Hi-Fi TTS is a multi-speaker English text-to-speech dataset derived from LibriVox's public domain audio books and Project Gutenberg texts. The dataset was created by MikhailT and was last updated on Hugging Face on November 30, 2023. Its specific size, row count, and file formats are not detailed in the provided metadata.
Dummy Optimus Prime Tts is a dataset hosted on HuggingFace by the author ylacombe. It was last updated on December 20, 2023. The dataset likely contains audio samples or related data for text-to-speech synthesis, inferred from its title.
The GTZAN dataset contains 1,000 audio tracks for musical genre classification, each 30 seconds long. It includes 10 distinct genres, with 100 tracks per genre, all formatted as 22,050Hz Mono 16-bit WAV files.

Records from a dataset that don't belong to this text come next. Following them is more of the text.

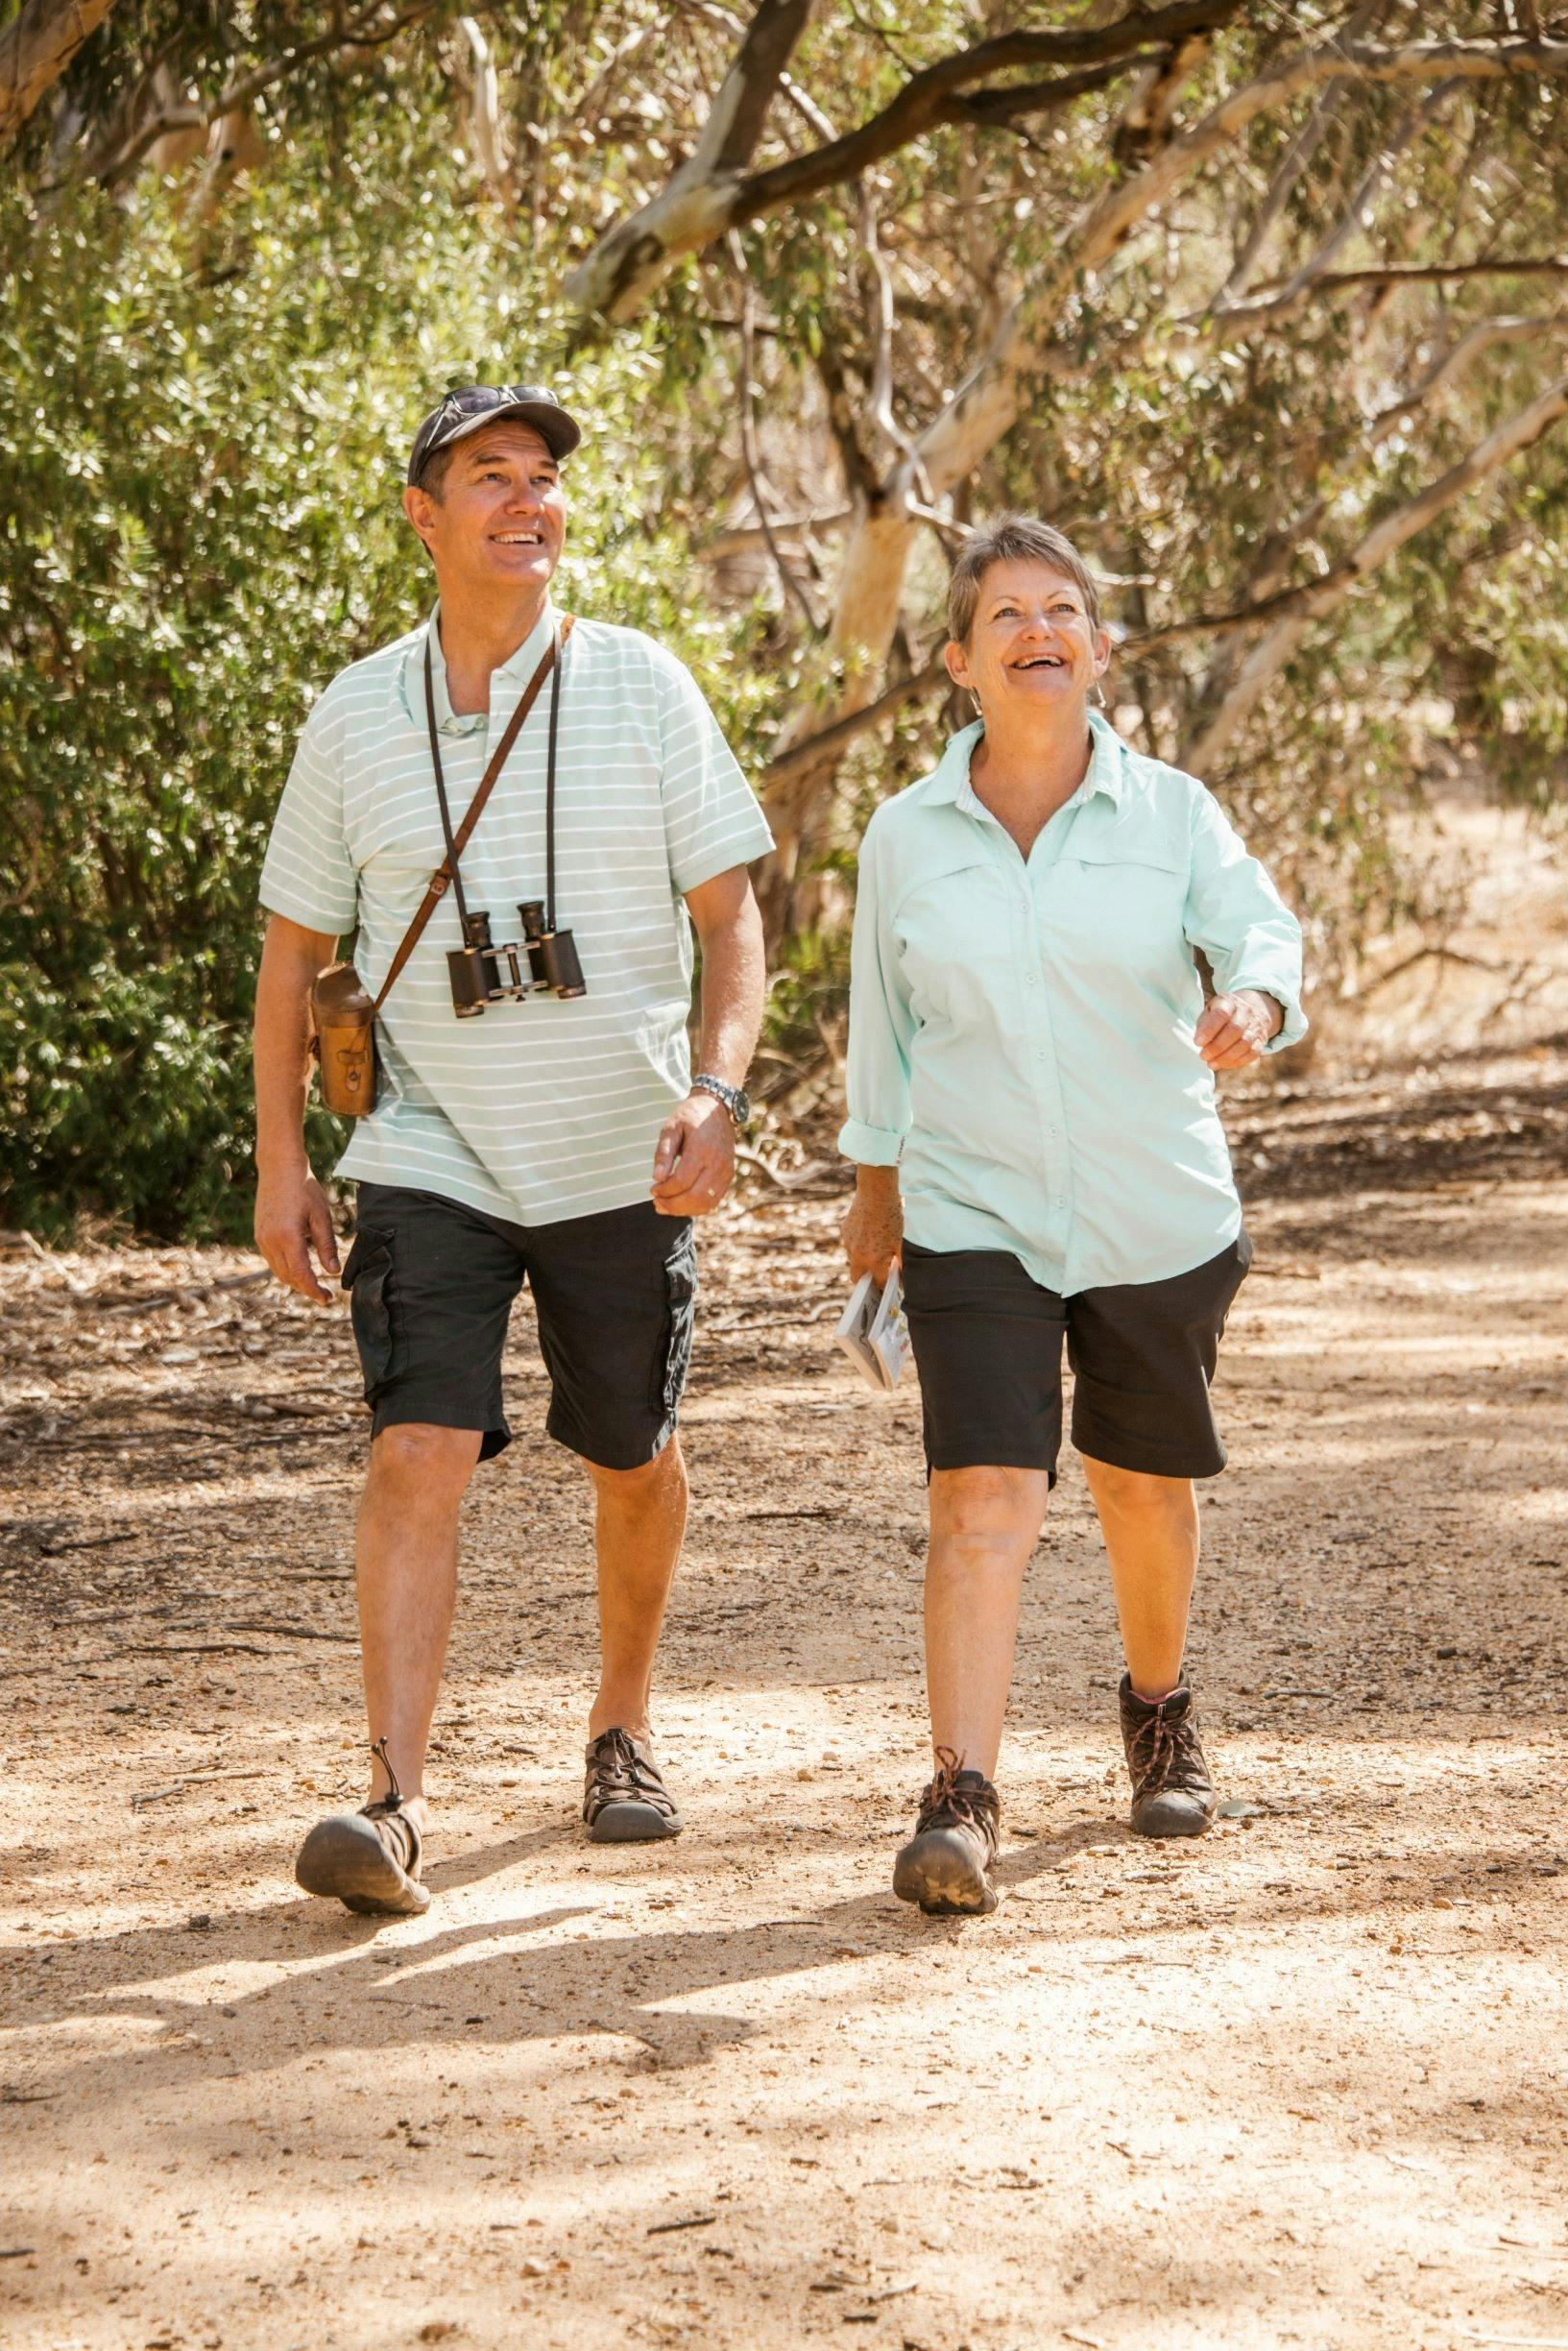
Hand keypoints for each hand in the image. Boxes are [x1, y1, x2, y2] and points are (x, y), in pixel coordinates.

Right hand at [254, 1167, 341, 1304]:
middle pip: (288, 1277)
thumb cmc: (304, 1188)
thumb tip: (333, 1272)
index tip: (327, 1299)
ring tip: (314, 1284)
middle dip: (306, 1289)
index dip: (314, 1290)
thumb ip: (327, 1246)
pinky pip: (272, 1260)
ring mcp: (261, 1238)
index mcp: (287, 1237)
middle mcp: (270, 1241)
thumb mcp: (322, 1216)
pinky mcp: (259, 1234)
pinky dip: (286, 1268)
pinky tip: (300, 1266)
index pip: (301, 1275)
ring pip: (278, 1270)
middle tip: (324, 1295)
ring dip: (295, 1281)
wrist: (279, 1167)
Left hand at [650, 1092, 735, 1216]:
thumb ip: (663, 1152)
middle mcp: (718, 1163)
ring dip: (684, 1210)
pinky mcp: (728, 1176)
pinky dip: (696, 1207)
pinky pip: (713, 1200)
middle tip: (656, 1203)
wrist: (717, 1109)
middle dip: (673, 1205)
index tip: (652, 1189)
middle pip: (695, 1197)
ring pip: (706, 1203)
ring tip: (666, 1206)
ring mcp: (726, 1171)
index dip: (665, 1190)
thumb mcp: (671, 1127)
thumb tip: (656, 1177)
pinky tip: (681, 1204)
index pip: (682, 1181)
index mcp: (702, 1149)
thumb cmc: (690, 1116)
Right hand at [841, 1168, 902, 1282]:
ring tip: (875, 1250)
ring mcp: (848, 1242)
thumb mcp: (900, 1242)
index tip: (888, 1288)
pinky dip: (858, 1244)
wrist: (876, 1191)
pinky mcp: (844, 1230)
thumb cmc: (893, 1215)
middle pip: (857, 1278)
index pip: (878, 1283)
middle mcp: (858, 1255)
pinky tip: (869, 1234)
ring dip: (862, 1260)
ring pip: (853, 1260)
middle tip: (877, 1276)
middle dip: (866, 1281)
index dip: (884, 1286)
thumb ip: (899, 1262)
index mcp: (874, 1260)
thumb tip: (900, 1277)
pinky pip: (850, 1244)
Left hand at [1196, 989, 1280, 1071]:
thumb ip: (1203, 1025)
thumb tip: (1201, 1043)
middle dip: (1216, 1047)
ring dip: (1226, 1057)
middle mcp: (1245, 1011)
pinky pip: (1252, 1053)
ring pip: (1244, 1043)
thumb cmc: (1223, 1014)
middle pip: (1234, 1030)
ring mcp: (1256, 1025)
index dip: (1209, 1030)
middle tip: (1203, 1056)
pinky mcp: (1262, 1039)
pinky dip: (1237, 1062)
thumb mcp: (1209, 1011)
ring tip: (1211, 1063)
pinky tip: (1225, 1064)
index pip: (1221, 1013)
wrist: (1251, 1010)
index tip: (1198, 1042)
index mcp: (1229, 1001)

MixologyDB is a dataset created to advance the field of intelligent music production, specifically targeting music mixing in a digital audio workstation. The dataset was created by mclemcrew and was last updated on Hugging Face in November 2023. Its specific size, row count, and column structure are not detailed in the provided metadata.
Audio files and corresponding transcriptions for training Automatic Speech Recognition models for the Iban language. The dataset was created by user 'meisin123' and was last updated in November 2023. It is hosted on the Hugging Face platform.